12. Hukuk Dairesi Esas No: 2011/10543 Karar No: 2011/28724
Yargıtay 12. Hukuk Dairesi 2011/10543 Esas 2011/28724 Karar Sayılı İlamı
Özet:
Bir alacaklı tarafından başlatılan bir çek haciz yoluyla icra takibi kesinleştikten sonra borçlu tarafından icranın geri bırakılması istendi. Ancak, TTK'nın 730/18. maddesi gereğince çekler hakkında da uygulanması gereken aynı Kanunun 662. maddesi uyarınca, zamanaşımını kesmenin bir yolu da dava açılmasıdır. Borçlu tarafından açılan menfi tespit davasının da bu nedenle zamanaşımını kesmesi gerekir. Bu dava açılmadan önce zamanaşımı gerçekleşmediği için mahkeme, borçlu isteminin reddi yerine kabulünü gerektirir. Mahkeme kararı İİK 366 ve HUMK'nin 428. maddeleri uyarınca bozuldu. Kanun maddeleri: TTK'nın 726, 730. maddeleri ve Borçlar Kanunu'nun 133. maddesi, TTK'nın 662. maddesi.

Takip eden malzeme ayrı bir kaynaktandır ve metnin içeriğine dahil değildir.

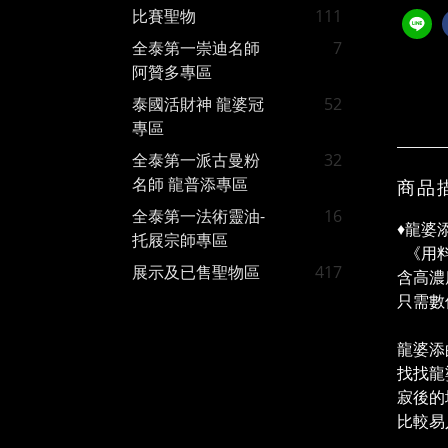
比賽聖物
111
全泰第一崇迪名師
7
阿贊多專區
泰國活財神 龍婆冠
52
專區
全泰第一派古曼粉
32
名師 龍普添專區
商品
全泰第一法術靈油-
16
♦️龍
托屐宗師專區
《用料
展示及已售聖物區
417
含高濃
只需數
龍婆添
找找龍
寂後的
比較易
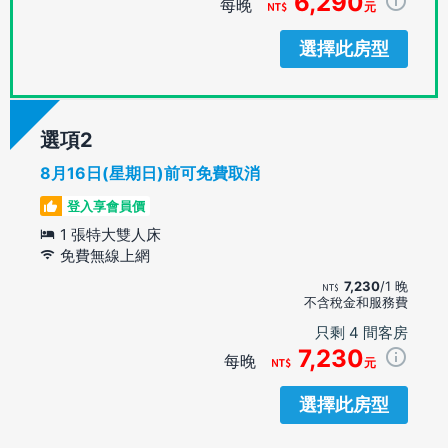
6,290
每晚
元
選擇此房型
選項
8月16日(星期日)前可免費取消
登入享會員價
1 張特大雙人床
免費無線上網
7,230
/1 晚
不含稅金和服務費
只剩 4 間客房
7,230
每晚
元
選擇此房型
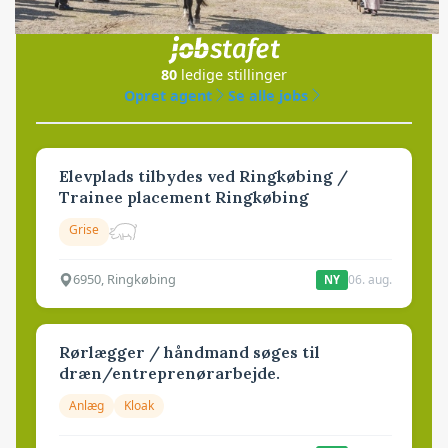
i samarbejde med
80
ledige stillinger
Opret agent
Se alle jobs
Elevplads tilbydes ved Ringkøbing /
Trainee placement Ringkøbing
Grise
6950, Ringkøbing
06. aug.
NY
Rørlægger / håndmand søges til
dræn/entreprenørarbejde.
Anlæg
Kloak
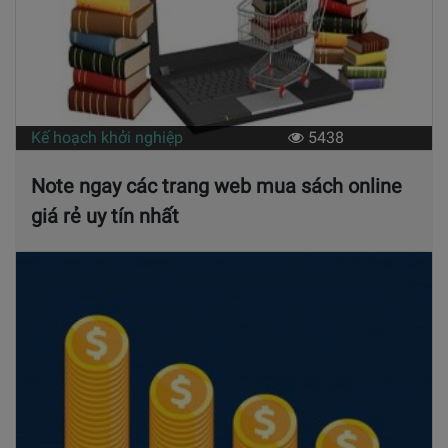
Kế hoạch khởi nghiệp
5438
Note ngay các trang web mua sách online
giá rẻ uy tín nhất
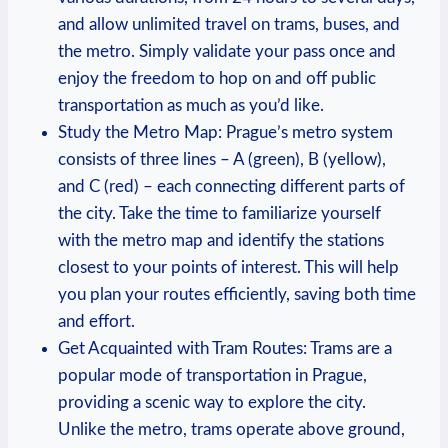
and allow unlimited travel on trams, buses, and
the metro. Simply validate your pass once‌ and
enjoy the freedom to ⁢hop on and off⁣ public
transportation ‍as ⁣much⁢ as you’d ​like.
Study the Metro Map: Prague’s metro system
consists of three ‍lines ⁣– A (green), B⁢ (yellow),
and C (red) – each connecting different parts of
the city. Take the ⁢time to familiarize yourself
with⁢ the metro map and identify the stations‍
closest to your points of interest.‍ This will help
you‌ plan your routes efficiently, saving both time
and effort.
Get Acquainted⁤ with Tram⁢ Routes: Trams‍ are a
popular ⁤mode of ⁣transportation in Prague,
providing a scenic way ‍to⁣ explore the ⁤city.
Unlike the ⁤metro, trams operate above ground,‌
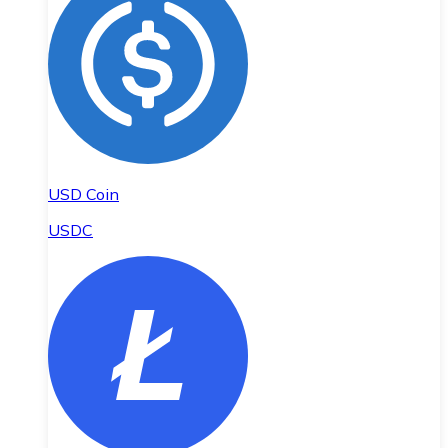
USD Coin
USDC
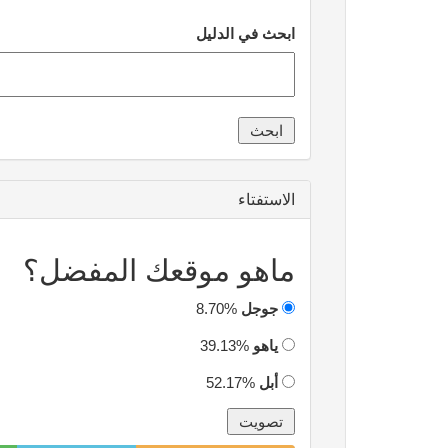
ابحث في الدليل
الاستفتاء
ماهو موقعك المفضل؟
جوجل
8.70%
ياهو
39.13%
أبل
52.17%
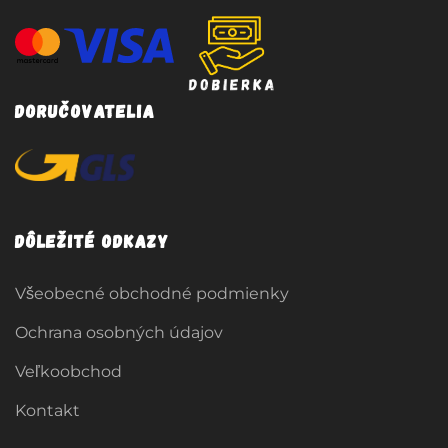
Doručovatelia
Dôležité odkazy
Všeobecné obchodné podmienky
Ochrana osobných údajov
Veľkoobchod
Kontakt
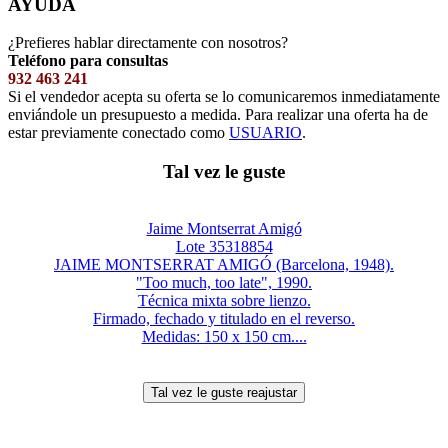
AYUDA
¿Prefieres hablar directamente con nosotros?
Teléfono para consultas
932 463 241
Si el vendedor acepta su oferta se lo comunicaremos inmediatamente
enviándole un presupuesto a medida. Para realizar una oferta ha de
estar previamente conectado como
USUARIO
.
Tal vez le guste
Jaime Montserrat Amigó
Lote 35318854
JAIME MONTSERRAT AMIGÓ (Barcelona, 1948).
"Too much, too late", 1990.
Técnica mixta sobre lienzo.
Firmado, fechado y titulado en el reverso.
Medidas: 150 x 150 cm....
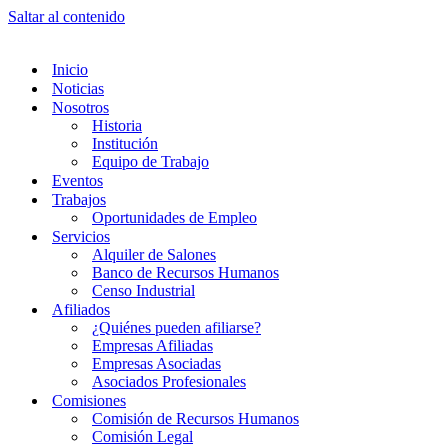
Saltar al contenido
Inicio
Noticias
Nosotros
Historia
Institución
Equipo de Trabajo
Eventos
Trabajos
Oportunidades de Empleo
Servicios
Alquiler de Salones
Banco de Recursos Humanos
Censo Industrial
Afiliados
¿Quiénes pueden afiliarse?
Empresas Afiliadas
Empresas Asociadas
Asociados Profesionales
Comisiones
Comisión de Recursos Humanos
Comisión Legal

12. Hukuk Dairesi 2011/10543 E. , 2011/28724 K.
"İçtihat Metni"
MAHKEMESİ : Küçükçekmece 2. İcra Hukuk Mahkemesi TARİHİ : 01/03/2011 NUMARASI : 2011/256-2011/229
Yukarıda tarih ve numarası yazılı mahkeme kararının müddeti içinde temyizen tetkiki alacaklı tarafından istenmesi üzerine bu işle ilgili dosya mahallinden daireye gönderilmiş olmakla okundu ve gereği görüşülüp düşünüldü : Alacaklı tarafından borçlu hakkında çeke dayalı olarak kambiyo senetlerine mahsus haciz yolu ile başlatılan icra takibinin kesinleşmesinden sonra oluşan zamanaşımı nedeniyle borçlu tarafından İİK.nun 71 ve 33-a maddeleri uyarınca icra mahkemesinden icranın geri bırakılmasına karar verilmesinin istendiği anlaşılmaktadır. Takip dayanağı belge kambiyo senedi niteliğinde çek olduğundan olaya TTK.nun 726 ve 730. maddesi göndermesi ile 662 ve 663. maddelerinin uygulanması gerekir. Borçlar Kanunu"nun 133.maddesine nazaran daha özel nitelikte bulunan ve T.T.K."nun 730/18. maddesi gereğince çekler hakkında da uygulanması gereken aynı Kanunun 662. maddesi zamanaşımının hangi sebeplerle kesileceğini sınırlı bir şekilde açıklamıştır. Bu sebeplerden biri de dava açılmasıdır. Anılan maddede mücerret dava açılmasından söz edilmekte olup, bu davanın kimin tarafından açılacak bir dava olduğu hususunda bir açıklık bulunmamaktadır. Ancak borçlu tarafından açılacak davada alacaklı durumundaki davalının itirazını defi yolu ile ileri sürdüğü cihetle borçlu tarafından alacaklı aleyhine açılan menfi tespit davasının da bu nedenle zamanaşımını kesmesi gerekir. Nitekim Yargıtay HGK.nun 20.01.1996 tarih 1996/12-654 esas 1996/805 karar sayılı kararı ile de aynı ilke kabul edilmiştir. Somut olayda borçlu tarafından 18.03.2010 tarihinde Bursa 2. Asliye Ticaret Mahkemesi"ne 2004/654 Esas, 2007/178 Karar sayılı menfi tespit davası açıldığı ve 17.12.2010 tarihinde davanın reddine karar verildiği görülmüştür. Bu davanın açıldığı tarihe kadar da zamanaşımının gerçekleşmedi ği anlaşılmıştır. Menfi tespit davası zamanaşımını keseceğinden ve kararın kesinleşme tarihine kadar zamanaşımı işlemeyeceğinden mahkemece borçlu isteminin reddi yerine kabulü isabetsizdir. SONUÇ : Alacaklının temyiz itirazlarının kabulü ile mahkeme kararının yukarıda yazılı nedenlerle İİK 366 ve HUMK’nun 428. maddeleri uyarınca (BOZULMASINA), 14/12/2011 gününde oybirliğiyle karar verildi.